武衛明迷迷糊糊睜開眼楮,一陣寒意讓他忍不住打了個哆嗦,腦袋里像是一團漿糊,搖了搖,這才覺得找回了點神志。左右看看,原來身在臥房床上,而不是在沂園。

記憶慢慢回溯,罵錯的顛簸、華清夫人府的酒席……再往前是什麼?

女鬼。

武衛明突然覺得一陣懊惱,女鬼、周婉倩、鐘浩……今日顏子卿無意中戳中他的心事,讓他可以忽視的心情浮出水面,一時之間的震驚實在難以形容,丟臉到要以酒逼自己忘記。然而清醒後,周婉倩的影子立刻又在心頭浮現,而且越發清晰。

看來,今晚真的是個不眠之夜了。他嘆氣,鼻中聞到自己身上的酒味,再加上一路馬車顛簸,衣裳已皺如抹布,索性出去吹吹風也好……

大概是酒醉中身體不听使喚,等他發覺時,他已經站在了竹林前,只要從這里穿過去便是閑雲閣,而閑雲閣里,有一個周婉倩。武衛明甩甩頭,目前他仍然沒辦法正視自己喜歡上一個女鬼的事實,還是暫時離她遠點比較好。

今天晚上的月色真好。

周婉倩抱膝坐在慣常上月的白石上,怔怔地望月發呆。夜晚是她自由活動的時候,不過她常做的,也無非上月看花、撫琴觀魚,一般的鬼都做些什麼,她並沒有概念,生前是深宮寂寞,死後是更加寂寞。
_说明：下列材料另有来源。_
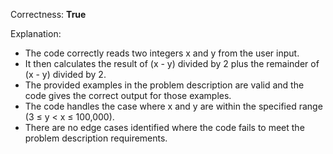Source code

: Correctness: **True**

Explanation: 
- The code correctly reads two integers x and y from the user input.
- It then calculates the result of (x - y) divided by 2 plus the remainder of (x - y) divided by 2.
- The provided examples in the problem description are valid and the code gives the correct output for those examples.
- The code handles the case where x and y are within the specified range (3 ≤ y < x ≤ 100,000).
- There are no edge cases identified where the code fails to meet the problem description requirements.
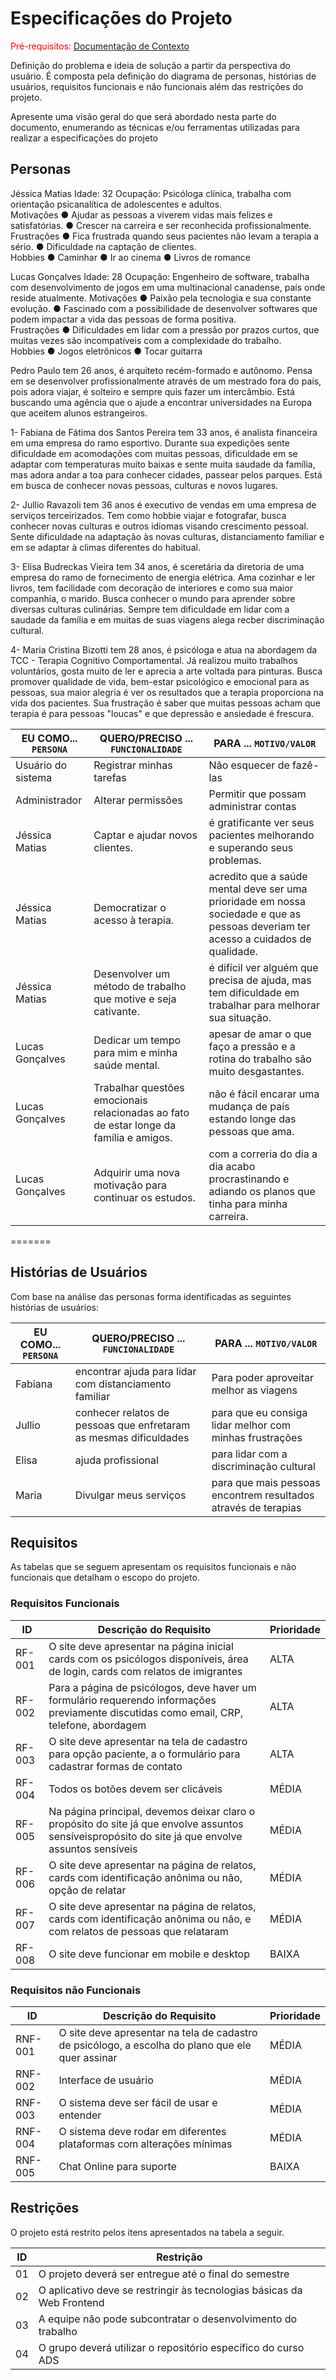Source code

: # Especificações do Projeto

<span style="color:red">Pré-requisitos: <a href="1-Documentação de Contexto.md"> Documentação de Contexto</a></span>

Definição do problema e ideia de solução a partir da perspectiva do usuário. É composta pela definição do  diagrama de personas, histórias de usuários, requisitos funcionais e não funcionais além das restrições do projeto.

Apresente uma visão geral do que será abordado nesta parte do documento, enumerando as técnicas e/ou ferramentas utilizadas para realizar a especificações do projeto

## Personas

Jéssica Matias	Idade: 32
Ocupação: Psicóloga clínica, trabalha com orientação psicanalítica de adolescentes e adultos.	
Motivações
●	Ajudar as pessoas a viverem vidas mais felizes e satisfatórias.
●	Crescer na carreira e ser reconhecida profissionalmente.	
Frustrações
●	Fica frustrada quando seus pacientes não levam a terapia a sério.
●	Dificuldade na captação de clientes.	
Hobbies
●	Caminhar
●	Ir ao cinema
●	Livros de romance

Lucas Gonçalves
Idade: 28
Ocupação: Engenheiro de software, trabalha com desenvolvimento de jogos em uma multinacional canadense, país onde reside atualmente. 
Motivações
●	Paixão pela tecnologia e sua constante evolução.
● Fascinado com a possibilidade de desenvolver softwares que podem impactar a vida das pessoas de forma positiva.	
Frustrações
●	Dificuldades em lidar com a pressão por prazos curtos, que muitas vezes são incompatíveis com a complexidade do trabalho.	
Hobbies
●	Jogos eletrônicos
●	Tocar guitarra


Pedro Paulo tem 26 anos, é arquiteto recém-formado e autônomo. Pensa em se desenvolver profissionalmente através de um mestrado fora do país, pois adora viajar, é solteiro e sempre quis fazer um intercâmbio. Está buscando uma agência que o ajude a encontrar universidades na Europa que aceitem alunos estrangeiros.

1- Fabiana de Fátima dos Santos Pereira tem 33 anos, é analista financeira em uma empresa do ramo esportivo. Durante sua expedições sente dificuldade em acomodações com muitas pessoas, dificuldade em se adaptar com temperaturas muito baixas e sente muita saudade da família, mas adora andar a toa para conhecer cidades, passear pelos parques.  Está em busca de conhecer novas pessoas, culturas e novos lugares.

2- Jullio Ravazoli tem 36 anos é executivo de vendas em uma empresa de serviços terceirizados. Tem como hobbie viajar e fotografar, busca conhecer novas culturas e outros idiomas visando crescimento pessoal.  Sente dificuldade na adaptação às novas culturas, distanciamento familiar e em se adaptar à climas diferentes do habitual.

3- Elisa Budreckas Vieira tem 34 anos, é sceretária da diretoria de uma empresa do ramo de fornecimento de energia elétrica. Ama cozinhar e ler livros, tem facilidade com decoração de interiores e como sua maior companhia, o marido. Busca conhecer o mundo para aprender sobre diversas culturas culinárias.  Sempre tem dificuldade em lidar com a saudade da família e em muitas de suas viagens alega recber discriminação cultural.  

4- Maria Cristina Bizotti tem 28 anos, é psicóloga e atua na abordagem da TCC - Terapia Cognitivo Comportamental.  Já realizou muito trabalhos voluntários, gosta muito de ler e aprecia a arte voltada para pinturas.  Busca promover qualidade de vida, bem-estar psicológico e emocional para as pessoas, sua maior alegria é ver os resultados que a terapia proporciona na vida dos pacientes.  Sua frustração é saber que muitas pessoas acham que terapia é para pessoas "loucas" e que depressão e ansiedade é frescura. 


|EU COMO... `PERSONA`| QUERO/PRECISO ... `FUNCIONALIDADE` |PARA ... `MOTIVO/VALOR`                                                                                  |
|--------------------|------------------------------------|---------------------------------------|
|Usuário do sistema  | Registrar minhas tarefas           | Não esquecer de fazê-las              |
|Administrador       | Alterar permissões                 | Permitir que possam administrar contas|
|Jéssica Matias	     |Captar e ajudar novos clientes.	    |é gratificante ver seus pacientes melhorando e superando seus problemas.|
Jéssica Matias	      |Democratizar o acesso à terapia.	   |acredito que a saúde mental deve ser uma prioridade em nossa sociedade e que as pessoas deveriam ter acesso a cuidados de qualidade.|
Jéssica Matias	      |Desenvolver um método de trabalho que motive e seja cativante. |é difícil ver alguém que precisa de ajuda, mas tem dificuldade em trabalhar para melhorar sua situação.|          
Lucas Gonçalves	     |Dedicar um tempo para mim e minha saúde mental. |apesar de amar o que faço a pressão e a rotina do trabalho são muito desgastantes.|
Lucas Gonçalves	     |Trabalhar questões emocionais relacionadas ao fato de estar longe da família e amigos.|	não é fácil encarar uma mudança de país estando longe das pessoas que ama.
Lucas Gonçalves	     |Adquirir uma nova motivação para continuar os estudos.|	com a correria do dia a dia acabo procrastinando e adiando os planos que tinha para minha carreira.|
=======

## Histórias de Usuários

Com base na análise das personas forma identificadas as seguintes histórias de usuários:

|EU COMO... `PERSONA`| QUERO/PRECISO ... `FUNCIONALIDADE`                                       |PARA ... `MOTIVO/VALOR`                 |
|--------------------|--------------------------------------------------------------------------|----------------------------------------|
|Fabiana             | encontrar ajuda para lidar com distanciamento familiar                   | Para poder aproveitar melhor as viagens|
|Jullio              | conhecer relatos de pessoas que enfretaram as mesmas dificuldades        | para que eu consiga lidar melhor com  minhas frustrações |       
|Elisa               | ajuda profissional                                                       | para lidar com a discriminação cultural|
|Maria               | Divulgar meus serviços                                                   | para que mais pessoas encontrem resultados através de terapias |
                                                          
## Requisitos

As tabelas que se seguem apresentam os requisitos funcionais e não funcionais que detalham o escopo do projeto.

### Requisitos Funcionais

|ID    | Descrição do Requisito  | Prioridade |
|------|------------------------------------------------------|------|
|RF-001| O site deve apresentar na página inicial cards com os psicólogos disponíveis, área de login, cards com relatos de imigrantes | ALTA | 
|RF-002| Para a página de psicólogos, deve haver um formulário requerendo informações previamente discutidas como email, CRP, telefone, abordagem   | ALTA |    
|RF-003| O site deve apresentar na tela de cadastro para opção paciente, a o formulário para cadastrar formas de contato      | ALTA |
|RF-004| Todos os botões devem ser clicáveis                  | MÉDIA |
|RF-005| Na página principal, devemos deixar claro o propósito do site já que envolve assuntos sensíveispropósito do site já que envolve assuntos sensíveis | MÉDIA |
|RF-006| O site deve apresentar na página de relatos, cards com identificação anônima ou não, opção de relatar    | MÉDIA |
|RF-007| O site deve apresentar na página de relatos, cards com identificação anônima ou não, e com relatos de pessoas que relataram   | MÉDIA |         
|RF-008| O site deve funcionar em mobile e desktop            | BAIXA |
         


### Requisitos não Funcionais

|ID     | Descrição do Requisito  |Prioridade |
|-------|-------------------------------------------------------------------|-------|
|RNF-001| O site deve apresentar na tela de cadastro de psicólogo, a escolha do plano que ele quer assinar          | MÉDIA | 
|RNF-002| Interface de usuário                                              | MÉDIA | 
|RNF-003| O sistema deve ser fácil de usar e entender                       | MÉDIA | 
|RNF-004| O sistema deve rodar em diferentes plataformas com alterações mínimas    | MÉDIA | 
|RNF-005| Chat Online para suporte                                          | BAIXA | 
           

## Restrições

O projeto está restrito pelos itens apresentados na tabela a seguir.

|ID| Restrição                                                                     |
|--|-------------------------------------------------------------------------------|
|01| O projeto deverá ser entregue até o final do semestre                         |
|02| O aplicativo deve se restringir às tecnologias básicas da Web Frontend        |
|03| A equipe não pode subcontratar o desenvolvimento do trabalho                  |
|04| O grupo deverá utilizar o repositório específico do curso ADS                 |


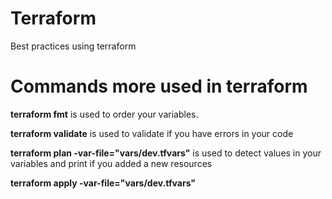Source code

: # Terraform
Best practices using terraform

# Commands more used in terraform 
**terraform fmt**  is used to order your variables.  

**terraform validate**  is used to validate if you have errors in your code

**terraform plan -var-file="vars/dev.tfvars"** is used to detect values in your variables and print if you added a new resources 

**terraform apply -var-file="vars/dev.tfvars"** 
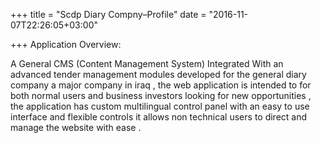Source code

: +++
title = "Scdp Diary Compny–Profile"
date = "2016-11-07T22:26:05+03:00"

+++
Application Overview:

A General CMS (Content Management System) Integrated With an advanced tender management modules developed for the general diary company a major company in iraq , the web application is intended to for both normal users and business investors looking for new opportunities ,  the application has custom multilingual control panel with an easy to use interface and flexible controls it allows non technical users to direct and manage the website with ease .
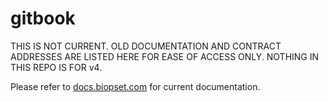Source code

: # gitbook


THIS IS NOT CURRENT. OLD DOCUMENTATION AND CONTRACT ADDRESSES ARE LISTED HERE FOR EASE OF ACCESS ONLY. NOTHING IN THIS REPO IS FOR v4. 

Please refer to [docs.biopset.com](https://docs.biopset.com) for current documentation.

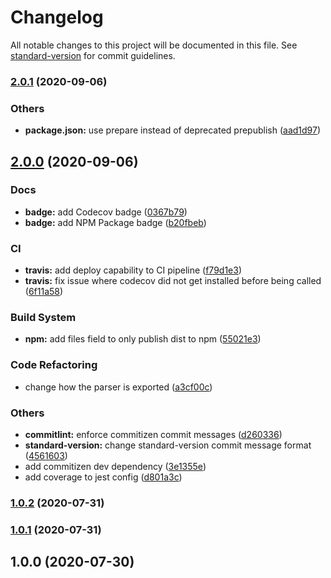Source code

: # Changelog

All notable changes to this project will be documented in this file. See [standard-version](https://github.com/conventional-changelog/standard-version) for commit guidelines.

### [2.0.1](https://github.com/GitHug/rosz2js/compare/v2.0.0...v2.0.1) (2020-09-06)


### Others

* **package.json:** use prepare instead of deprecated prepublish ([aad1d97](https://github.com/GitHug/rosz2js/commit/aad1d97c2107d4aefffb96da4dc36d438cc5c7dd))

## [2.0.0](https://github.com/GitHug/rosz2js/compare/v1.0.2...v2.0.0) (2020-09-06)


### Docs

* **badge:** add Codecov badge ([0367b79](https://github.com/GitHug/rosz2js/commit/0367b79d12a87e35d74b7e85613decf89f1429f7))
* **badge:** add NPM Package badge ([b20fbeb](https://github.com/GitHug/rosz2js/commit/b20fbebb938b12d61683a566792310d01249c6a7))


### CI

* **travis:** add deploy capability to CI pipeline ([f79d1e3](https://github.com/GitHug/rosz2js/commit/f79d1e338b7dd328e98fff5ab6439a1f376162f6))
* **travis:** fix issue where codecov did not get installed before being called ([6f11a58](https://github.com/GitHug/rosz2js/commit/6f11a58fc8c33fadc0198e0e9690fc81ae280f04))


### Build System

* **npm:** add files field to only publish dist to npm ([55021e3](https://github.com/GitHug/rosz2js/commit/55021e3129a41764ffcfc848c09e87596b4b2018))


### Code Refactoring

* change how the parser is exported ([a3cf00c](https://github.com/GitHug/rosz2js/commit/a3cf00cd7b39577e8dee3c8c343260121cc02849))


### Others

* **commitlint:** enforce commitizen commit messages ([d260336](https://github.com/GitHug/rosz2js/commit/d26033682ed48faa2efe9fe6ec967625970de030))
* **standard-version:** change standard-version commit message format ([4561603](https://github.com/GitHug/rosz2js/commit/45616032b22527416c8ecd028b264df0b09d44a1))
* add commitizen dev dependency ([3e1355e](https://github.com/GitHug/rosz2js/commit/3e1355efdb175ade36d48ef7d027572101f1aaef))
* add coverage to jest config ([d801a3c](https://github.com/GitHug/rosz2js/commit/d801a3c5acbf7525a8be85e4ee56f2c1525ae6f6))

### [1.0.2](https://github.com/GitHug/rosz2js/compare/v1.0.1...v1.0.2) (2020-07-31)

### [1.0.1](https://github.com/GitHug/rosz2js/compare/v1.0.0...v1.0.1) (2020-07-31)

## 1.0.0 (2020-07-30)
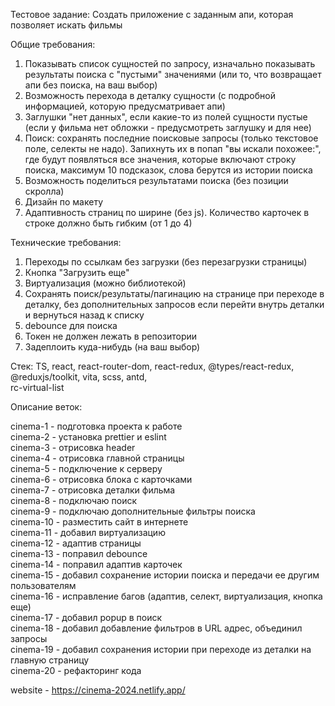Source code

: Тестовое задание: Создать приложение с заданным апи, которая позволяет искать фильмы

Общие требования:

1. Показывать список сущностей по запросу, изначально показывать результаты поиска с "пустыми" значениями (или то, что возвращает апи без поиска, на ваш выбор)
2. Возможность перехода в деталку сущности (с подробной информацией, которую предусматривает апи)
3. Заглушки "нет данных", если какие-то из полей сущности пустые (если у фильма нет обложки - предусмотреть заглушку и для нее)
4. Поиск: сохранять последние поисковые запросы (только текстовое поле, селекты не надо). Запихнуть их в попап "вы искали похожее:", где будут появляться все значения, которые включают строку поиска, максимум 10 подсказок, слова берутся из истории поиска
5. Возможность поделиться результатами поиска (без позиции скролла)
6. Дизайн по макету
7. Адаптивность страниц по ширине (без js). Количество карточек в строке должно быть гибким (от 1 до 4)

Технические требования:

1. Переходы по ссылкам без загрузки (без перезагрузки страницы)
2. Кнопка "Загрузить еще"
3. Виртуализация (можно библиотекой)
4. Сохранять поиск/результаты/пагинацию на странице при переходе в деталку, без дополнительных запросов если перейти внутрь деталки и вернуться назад к списку
5. debounce для поиска
6. Токен не должен лежать в репозитории
7. Задеплоить куда-нибудь (на ваш выбор)

Стек: TS, react, react-router-dom, react-redux, @types/react-redux, @reduxjs/toolkit, vita, scss, antd,  
 rc-virtual-list

Описание веток:

cinema-1 - подготовка проекта к работе  
cinema-2 - установка prettier и eslint  
cinema-3 - отрисовка header  
cinema-4 - отрисовка главной страницы  
cinema-5 - подключение к серверу  
cinema-6 - отрисовка блока с карточками  
cinema-7 - отрисовка деталки фильма  
cinema-8 - подключаю поиск  
cinema-9 - подключаю дополнительные фильтры поиска  
cinema-10 - разместить сайт в интернете  
cinema-11 - добавил виртуализацию  
cinema-12 - адаптив страницы  
cinema-13 - поправил debounce  
cinema-14 - поправил адаптив карточек  
cinema-15 - добавил сохранение истории поиска и передачи ее другим пользователям  
cinema-16 - исправление багов (адаптив, селект, виртуализация, кнопка еще)  
cinema-17 - добавил popup в поиск  
cinema-18 - добавил добавление фильтров в URL адрес, объединил запросы  
cinema-19 - добавил сохранения истории при переходе из деталки на главную страницу  
cinema-20 - рефакторинг кода

website - https://cinema-2024.netlify.app/
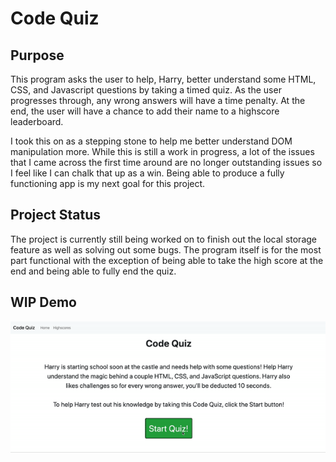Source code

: # Code Quiz

## Purpose
This program asks the user to help, Harry, better understand some HTML, CSS, and Javascript questions by taking a timed quiz. As the user progresses through, any wrong answers will have a time penalty. At the end, the user will have a chance to add their name to a highscore leaderboard. 

I took this on as a stepping stone to help me better understand DOM manipulation more. While this is still a work in progress, a lot of the issues that I came across the first time around are no longer outstanding issues so I feel like I can chalk that up as a win. Being able to produce a fully functioning app is my next goal for this project. 

## Project Status
The project is currently still being worked on to finish out the local storage feature as well as solving out some bugs. The program itself is for the most part functional with the exception of being able to take the high score at the end and being able to fully end the quiz. 

## WIP Demo
![Code Quiz Demo](codequiz_demo.gif)

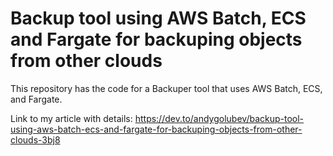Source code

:# Backup tool using AWS Batch, ECS and Fargate for backuping objects from other clouds

This repository has the code for a Backuper tool that uses AWS Batch, ECS, and Fargate.

Link to my article with details: https://dev.to/andygolubev/backup-tool-using-aws-batch-ecs-and-fargate-for-backuping-objects-from-other-clouds-3bj8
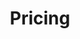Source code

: ---
title: "Pricing"
# page header background image
page_header_bg: "images/site/home-about.jpg"
# meta description
description: "This is meta description."
# save as draft
draft: false
---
然而今晚卻好像有點不一樣,已近半月,天上冰輪皎潔,月色如洗,她的心里總覺得有什麼東西在蠢蠢欲動,促進著她、呼喚著她……

嘎地一聲,竹林另一頭飛起幾雙宿鳥,周婉倩一驚,這麼晚了,是誰會在這里?武衛明說過他已將這一帶割為禁區,侍衛僕從都不能踏足,那麼,難道是武衛明來了?

她起身,沿著竹林小徑,繞過幾座假山,前面就算你流水池塘,心頭古怪的感覺越發強烈,仿佛有某種期盼已久的東西在等著她。腳步漸急,水聲清晰傳來,她的心砰砰亂跳,終于看清眼前的場景時,那一聲驚呼再也壓抑不住地叫了出來——

「啊!」

驚呼聲傳來,武衛明猛然抬頭,一下子就看見周婉倩站在不遠處,睜得大大的雙眼直直地瞪著自己,而他正赤果著上半身立在水中。

最後一點醉意立刻煙消雲散。武衛明頗微惱火,他不是女人,被看見就算了,可她難道不懂要回避嗎?就算她現在是女鬼也一樣。

「你在這里干什麼?」他聲音有點僵硬地問。

「你……」她本就睜大的眼楮再一次瞪大到極限,身體簌簌發抖,顯然激動難抑,以至于有點語不成句。

「我什麼?」武衛明扶額,本來醉意甚濃,信步走到這里見泉水清澈,沁涼,能解因酒意而起的熱意,他一時興起解衣如水,不料被周婉倩看見他這幅樣子。瞧她連一句話都說不好,該不會是第一次看見半果男人被嚇著了吧?既然被嚇到了還不快走!

「……鐘浩!」

武衛明第一個反應是轉頭張望。鐘浩?在哪里?是人還是鬼?

然後風吹草動,流水淙淙,出了他麼這一人一鬼,哪有其他?轉頭再看,卻見周婉倩的目光直直落在自己身上,腦中頓時一片空白,她的意思不會是說……

「鐘浩……你是鐘浩!」

「當然不是!」即使有了心理準備,听到她的話,武衛明還是驚怒交加。放屁!本將軍怎麼會和那種背信棄義、食言毀諾的混帳有關系!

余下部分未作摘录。